Where does your international research/engagement take place?
Norway, Germany, Cambodia, South Africa, and Australia, also more broadly internationally
Please briefly describe your research/activity.
I am an adjunct professor at the University of Oslo, where I served as PI, with David Rutkowski as co-PI, for a Norwegian Research Council funded project on international assessment. I also advise the World Bank and the OECD on several international projects. I also regularly collaborate with and apply for grants with a colleague in South Africa at Tshwane Technical University. Finally, I edit an international book series and a journal hosted by the IEA in Hamburg, Germany.
Why does your research/activity matter?
The research stemming from the Norwegian grant has been published in top academic journals and resulted in the permanent placement of a post-doctoral researcher at an international organization and a PhD student at a research center in the UK. My work with the OECD directly influences the design and implementation of PISA. Finally, my work with the World Bank directly influences educational practice in Cambodia.
What led you to this research/activity?
I have always worked internationally, from my first research position after my PhD. I view working internationally as a natural part of my scholarly identity.

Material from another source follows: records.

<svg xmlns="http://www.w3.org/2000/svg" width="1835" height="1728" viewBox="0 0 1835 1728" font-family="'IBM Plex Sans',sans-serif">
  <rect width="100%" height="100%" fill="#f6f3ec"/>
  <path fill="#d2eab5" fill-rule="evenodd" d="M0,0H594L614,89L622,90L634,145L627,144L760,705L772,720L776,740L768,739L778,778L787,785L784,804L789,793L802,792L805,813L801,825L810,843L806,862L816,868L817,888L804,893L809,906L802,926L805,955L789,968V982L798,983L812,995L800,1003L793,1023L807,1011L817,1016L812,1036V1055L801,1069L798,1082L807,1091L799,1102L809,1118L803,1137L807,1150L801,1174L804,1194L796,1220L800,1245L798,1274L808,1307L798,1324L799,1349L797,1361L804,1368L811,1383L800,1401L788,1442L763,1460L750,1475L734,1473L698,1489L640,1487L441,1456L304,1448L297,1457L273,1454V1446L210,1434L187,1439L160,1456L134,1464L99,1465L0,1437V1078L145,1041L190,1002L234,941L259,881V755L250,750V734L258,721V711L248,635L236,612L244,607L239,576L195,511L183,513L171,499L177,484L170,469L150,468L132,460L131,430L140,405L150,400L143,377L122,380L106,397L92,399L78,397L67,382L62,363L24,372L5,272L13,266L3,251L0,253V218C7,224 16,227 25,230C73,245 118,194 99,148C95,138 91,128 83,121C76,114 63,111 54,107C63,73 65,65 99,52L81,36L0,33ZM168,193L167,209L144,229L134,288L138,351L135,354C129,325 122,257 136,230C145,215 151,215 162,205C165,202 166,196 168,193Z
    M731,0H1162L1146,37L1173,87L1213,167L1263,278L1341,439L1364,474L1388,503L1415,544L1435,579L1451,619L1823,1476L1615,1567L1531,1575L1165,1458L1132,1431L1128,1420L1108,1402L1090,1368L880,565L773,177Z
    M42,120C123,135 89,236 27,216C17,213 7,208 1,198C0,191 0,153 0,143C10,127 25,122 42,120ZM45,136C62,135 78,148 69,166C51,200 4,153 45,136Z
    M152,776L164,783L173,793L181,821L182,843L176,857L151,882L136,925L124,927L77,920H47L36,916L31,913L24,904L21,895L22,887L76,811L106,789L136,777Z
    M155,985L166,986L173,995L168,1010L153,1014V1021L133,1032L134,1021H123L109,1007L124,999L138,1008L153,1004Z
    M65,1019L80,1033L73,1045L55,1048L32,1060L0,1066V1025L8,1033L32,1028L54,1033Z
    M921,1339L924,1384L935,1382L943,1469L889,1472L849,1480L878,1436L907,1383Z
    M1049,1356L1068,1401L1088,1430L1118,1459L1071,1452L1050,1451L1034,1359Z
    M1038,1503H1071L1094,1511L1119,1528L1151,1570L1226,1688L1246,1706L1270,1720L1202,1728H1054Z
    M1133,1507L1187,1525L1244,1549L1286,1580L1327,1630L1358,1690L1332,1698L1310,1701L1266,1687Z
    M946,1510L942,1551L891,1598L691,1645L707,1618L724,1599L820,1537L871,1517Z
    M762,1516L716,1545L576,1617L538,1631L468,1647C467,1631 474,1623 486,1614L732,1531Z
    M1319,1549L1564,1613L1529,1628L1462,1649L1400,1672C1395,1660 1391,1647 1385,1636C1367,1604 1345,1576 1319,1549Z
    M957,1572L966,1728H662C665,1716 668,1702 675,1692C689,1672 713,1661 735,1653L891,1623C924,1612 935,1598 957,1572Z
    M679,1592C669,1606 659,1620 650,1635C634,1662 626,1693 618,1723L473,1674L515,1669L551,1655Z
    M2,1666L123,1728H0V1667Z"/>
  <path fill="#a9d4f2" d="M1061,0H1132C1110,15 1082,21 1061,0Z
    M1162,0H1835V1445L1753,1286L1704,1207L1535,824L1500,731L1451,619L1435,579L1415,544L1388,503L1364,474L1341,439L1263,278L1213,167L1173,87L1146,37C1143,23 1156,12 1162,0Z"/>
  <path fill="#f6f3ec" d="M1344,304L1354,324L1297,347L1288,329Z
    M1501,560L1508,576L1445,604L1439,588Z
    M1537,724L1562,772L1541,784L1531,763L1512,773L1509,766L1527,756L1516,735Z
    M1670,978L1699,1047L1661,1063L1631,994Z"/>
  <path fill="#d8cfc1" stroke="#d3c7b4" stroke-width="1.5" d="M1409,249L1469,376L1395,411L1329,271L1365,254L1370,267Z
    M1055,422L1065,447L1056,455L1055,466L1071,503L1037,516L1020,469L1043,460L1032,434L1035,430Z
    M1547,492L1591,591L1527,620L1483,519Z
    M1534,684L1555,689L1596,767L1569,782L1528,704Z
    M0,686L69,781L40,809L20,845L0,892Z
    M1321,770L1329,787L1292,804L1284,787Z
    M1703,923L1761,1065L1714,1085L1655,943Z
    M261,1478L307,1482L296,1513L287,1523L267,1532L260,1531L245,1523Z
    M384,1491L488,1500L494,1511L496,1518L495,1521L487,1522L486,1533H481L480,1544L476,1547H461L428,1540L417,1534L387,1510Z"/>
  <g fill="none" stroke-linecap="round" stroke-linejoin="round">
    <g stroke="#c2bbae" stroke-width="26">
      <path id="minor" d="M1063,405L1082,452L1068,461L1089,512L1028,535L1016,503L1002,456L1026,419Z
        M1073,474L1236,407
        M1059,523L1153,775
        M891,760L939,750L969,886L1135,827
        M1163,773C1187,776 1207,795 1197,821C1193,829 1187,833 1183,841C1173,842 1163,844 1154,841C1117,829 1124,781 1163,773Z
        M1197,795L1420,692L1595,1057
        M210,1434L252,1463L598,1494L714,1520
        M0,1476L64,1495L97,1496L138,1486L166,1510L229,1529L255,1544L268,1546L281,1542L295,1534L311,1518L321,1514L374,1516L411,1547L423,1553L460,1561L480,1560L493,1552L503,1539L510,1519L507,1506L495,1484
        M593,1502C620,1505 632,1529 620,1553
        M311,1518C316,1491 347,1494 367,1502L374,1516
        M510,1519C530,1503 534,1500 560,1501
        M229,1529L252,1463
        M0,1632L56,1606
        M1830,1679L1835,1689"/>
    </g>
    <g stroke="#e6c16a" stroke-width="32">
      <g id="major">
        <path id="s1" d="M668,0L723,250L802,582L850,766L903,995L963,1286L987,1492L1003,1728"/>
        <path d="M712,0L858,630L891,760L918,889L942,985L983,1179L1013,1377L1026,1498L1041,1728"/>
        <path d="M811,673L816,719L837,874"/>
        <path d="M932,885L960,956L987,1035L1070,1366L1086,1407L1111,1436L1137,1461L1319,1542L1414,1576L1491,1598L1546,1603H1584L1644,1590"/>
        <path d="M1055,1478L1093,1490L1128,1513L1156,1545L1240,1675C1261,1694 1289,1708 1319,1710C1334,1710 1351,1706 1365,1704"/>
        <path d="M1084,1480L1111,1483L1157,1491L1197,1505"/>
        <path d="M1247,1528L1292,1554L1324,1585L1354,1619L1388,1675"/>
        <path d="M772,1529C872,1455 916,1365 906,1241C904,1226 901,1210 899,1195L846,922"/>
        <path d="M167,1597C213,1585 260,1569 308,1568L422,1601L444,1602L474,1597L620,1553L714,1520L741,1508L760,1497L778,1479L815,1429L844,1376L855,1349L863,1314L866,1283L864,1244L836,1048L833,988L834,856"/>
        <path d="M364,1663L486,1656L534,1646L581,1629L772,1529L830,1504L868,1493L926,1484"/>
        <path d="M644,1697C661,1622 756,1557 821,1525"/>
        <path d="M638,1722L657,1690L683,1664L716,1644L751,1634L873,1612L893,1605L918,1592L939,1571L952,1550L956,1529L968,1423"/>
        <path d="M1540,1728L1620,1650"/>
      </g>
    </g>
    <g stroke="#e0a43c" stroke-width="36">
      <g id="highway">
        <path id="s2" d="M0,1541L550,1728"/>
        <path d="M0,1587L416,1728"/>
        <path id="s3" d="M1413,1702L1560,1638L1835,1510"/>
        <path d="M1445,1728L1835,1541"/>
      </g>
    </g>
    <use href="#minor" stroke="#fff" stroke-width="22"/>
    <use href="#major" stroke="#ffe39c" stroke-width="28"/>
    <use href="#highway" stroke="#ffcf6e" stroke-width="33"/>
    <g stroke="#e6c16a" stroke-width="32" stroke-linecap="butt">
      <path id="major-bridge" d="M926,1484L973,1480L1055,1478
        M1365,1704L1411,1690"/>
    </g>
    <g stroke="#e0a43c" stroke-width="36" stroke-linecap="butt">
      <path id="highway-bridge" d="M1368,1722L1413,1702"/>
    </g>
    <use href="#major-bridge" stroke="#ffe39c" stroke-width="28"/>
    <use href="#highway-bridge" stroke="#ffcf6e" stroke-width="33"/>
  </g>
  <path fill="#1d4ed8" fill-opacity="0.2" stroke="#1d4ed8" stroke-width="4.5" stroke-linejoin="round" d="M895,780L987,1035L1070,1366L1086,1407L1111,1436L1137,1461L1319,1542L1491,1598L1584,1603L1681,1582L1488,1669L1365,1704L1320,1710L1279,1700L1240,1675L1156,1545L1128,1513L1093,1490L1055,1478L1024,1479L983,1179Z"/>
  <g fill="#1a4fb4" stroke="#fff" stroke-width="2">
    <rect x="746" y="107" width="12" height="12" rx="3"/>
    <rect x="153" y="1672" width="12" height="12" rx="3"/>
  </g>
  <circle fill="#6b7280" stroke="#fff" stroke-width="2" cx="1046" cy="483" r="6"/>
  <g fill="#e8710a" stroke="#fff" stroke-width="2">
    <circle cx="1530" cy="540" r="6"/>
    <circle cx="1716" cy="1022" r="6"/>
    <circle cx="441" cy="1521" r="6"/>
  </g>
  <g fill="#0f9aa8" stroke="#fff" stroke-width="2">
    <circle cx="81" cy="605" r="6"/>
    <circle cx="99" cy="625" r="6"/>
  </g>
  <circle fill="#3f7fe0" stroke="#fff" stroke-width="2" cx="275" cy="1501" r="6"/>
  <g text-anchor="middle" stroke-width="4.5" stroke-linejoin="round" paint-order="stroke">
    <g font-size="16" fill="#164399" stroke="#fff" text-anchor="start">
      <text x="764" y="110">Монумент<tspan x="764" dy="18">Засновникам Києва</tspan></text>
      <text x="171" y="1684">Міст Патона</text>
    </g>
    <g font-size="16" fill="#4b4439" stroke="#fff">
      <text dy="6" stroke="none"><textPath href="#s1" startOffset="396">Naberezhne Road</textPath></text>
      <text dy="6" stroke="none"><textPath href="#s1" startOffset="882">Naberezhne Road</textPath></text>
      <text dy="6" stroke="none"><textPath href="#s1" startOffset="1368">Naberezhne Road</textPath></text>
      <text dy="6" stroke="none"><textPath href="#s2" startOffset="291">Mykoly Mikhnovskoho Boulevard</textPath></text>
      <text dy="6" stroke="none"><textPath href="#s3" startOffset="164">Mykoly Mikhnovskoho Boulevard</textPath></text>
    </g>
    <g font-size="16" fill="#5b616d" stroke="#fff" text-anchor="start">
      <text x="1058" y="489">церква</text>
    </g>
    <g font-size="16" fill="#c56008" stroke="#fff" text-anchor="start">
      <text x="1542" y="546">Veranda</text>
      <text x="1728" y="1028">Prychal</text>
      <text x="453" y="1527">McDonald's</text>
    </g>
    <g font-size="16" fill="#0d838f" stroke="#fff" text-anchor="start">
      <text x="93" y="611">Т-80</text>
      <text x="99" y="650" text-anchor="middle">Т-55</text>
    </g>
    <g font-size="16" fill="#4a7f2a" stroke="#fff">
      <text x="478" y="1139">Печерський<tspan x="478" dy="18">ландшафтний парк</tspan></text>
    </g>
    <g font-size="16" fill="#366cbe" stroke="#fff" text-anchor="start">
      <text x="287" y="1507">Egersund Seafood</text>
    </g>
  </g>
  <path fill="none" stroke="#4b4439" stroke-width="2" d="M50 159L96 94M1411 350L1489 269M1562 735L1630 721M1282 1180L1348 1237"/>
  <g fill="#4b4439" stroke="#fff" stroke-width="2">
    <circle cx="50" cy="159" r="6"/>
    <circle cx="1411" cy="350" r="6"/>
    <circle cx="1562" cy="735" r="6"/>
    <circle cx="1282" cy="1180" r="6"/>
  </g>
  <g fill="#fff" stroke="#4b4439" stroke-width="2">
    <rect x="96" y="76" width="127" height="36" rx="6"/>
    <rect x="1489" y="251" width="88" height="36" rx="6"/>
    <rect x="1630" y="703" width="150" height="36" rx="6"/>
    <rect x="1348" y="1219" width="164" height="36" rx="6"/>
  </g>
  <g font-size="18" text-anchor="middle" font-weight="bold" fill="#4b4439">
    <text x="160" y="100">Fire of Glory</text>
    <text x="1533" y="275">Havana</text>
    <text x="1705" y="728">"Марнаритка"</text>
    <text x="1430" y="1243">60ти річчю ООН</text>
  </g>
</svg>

What problem do you hope this research/activity will solve/what are your hopes for this work?
Cross-cultural measurement (the focus of the Norwegian project) is a complicated, messy process. My work on this project has had direct impacts on the design, implementation, interpretation, and uses of major international assessments, including TIMSS and PISA.
How will your work create change for the better?
International assessment data are frequently stretched far beyond their capacity and are sometimes used in harmful ways (e.g., to allege IQ deficiencies in certain cultural groups). My work seeks to place reasonable limits on the kinds of interpretations and uses that can be made about these data.